• I think you’re conflating formal and informal logic. Programmers are excellent at defining a formal logic system which the computer follows, but the computer itself isn’t particularly “logical”.

    What you describe as:

    Action A is legal. Action B isn’t. Doing X + Y + Z constitutes action A and so on.

    Is a particularly nasty form of logic called abstract reasoning. Biological brains are very good at that! Computers a lot less so…

    (Using a test designed to measure that)[https://arxiv.org/abs/1911.01547] humans average ~80% accuracy. The current best algorithm (last I checked…) has a 31% accuracy. (LLMs can get up to ~17% accuracy.)[https://arxiv.org/pdf/2403.11793] (With the addition of some prompt engineering and other fancy tricks). So they are technically capable… Just really bad at it…

    Now law ismarketed as a very logical profession but, at least Western, modern law is more akin to combatative theater. The law as written serves as the base worldbuilding and case law serving as addition canon. The goal of law is to put on a performance with the goal of tricking the audience (typically judge, jury, opposing legal) that it is far more logical and internally consistent than it actually is.

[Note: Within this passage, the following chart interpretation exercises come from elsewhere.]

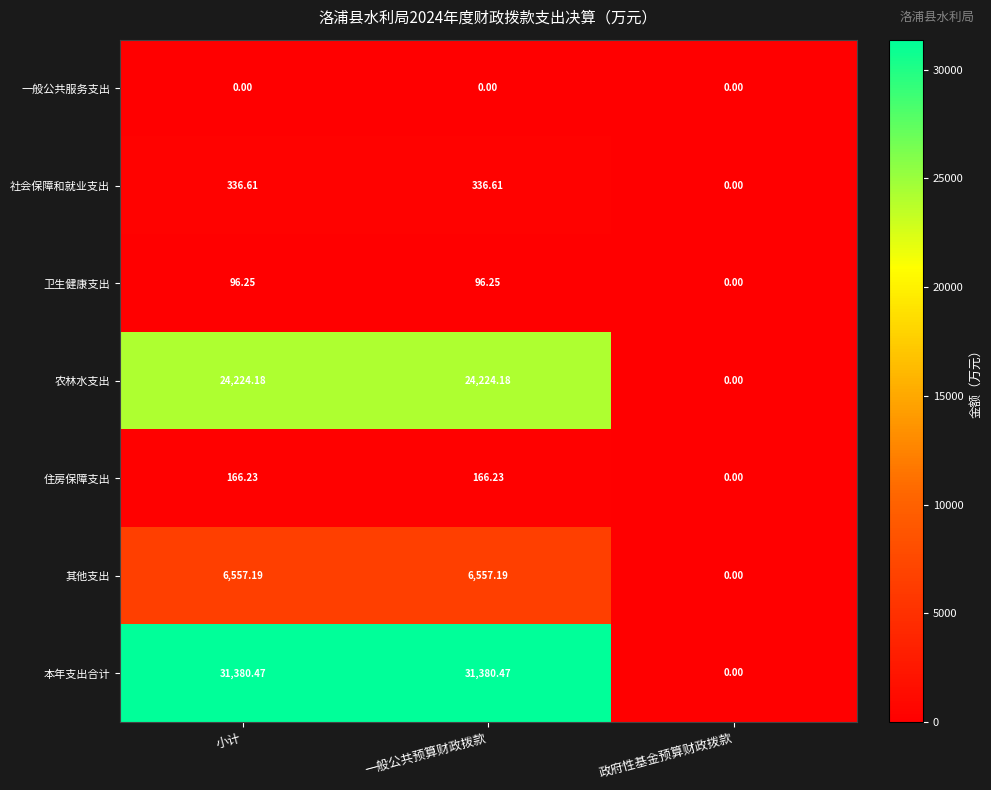

At which label is 其他支出 closest to 3278?

政府性基金预算财政拨款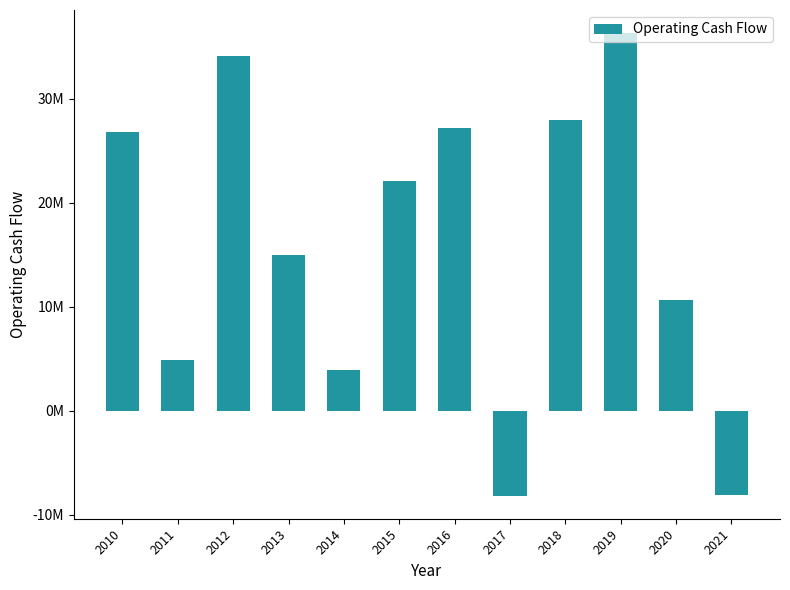

Does the chart contain any negative values?

Yes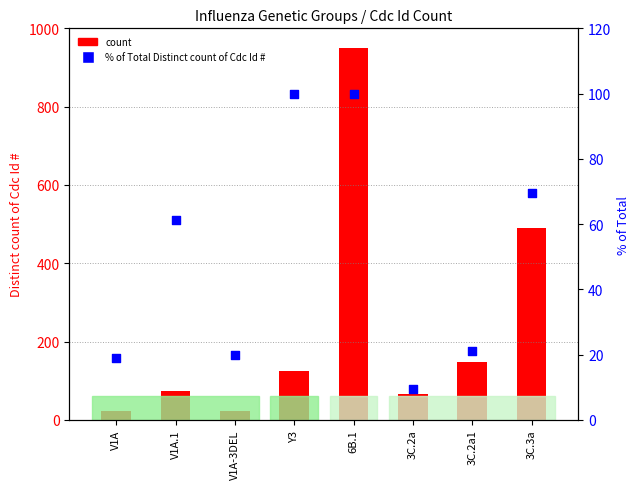

Which series reaches the minimum Y coordinate?

% of Total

    That is essentially what LLMs are designed to do. Take some giant corpus of knowledge and return some permutation of it that maximizes the “believability” based on the input prompt. And it can do so with a shocking amount of internal logic and creativity. So it shouldn’t be shocking that they’re capable of passing bar exams, but that should not be conflated with them being rational, logical, fair, just, or accurate.

    And neither should the law. Friendly reminder to fuck the police and the corrupt legal system they enforce.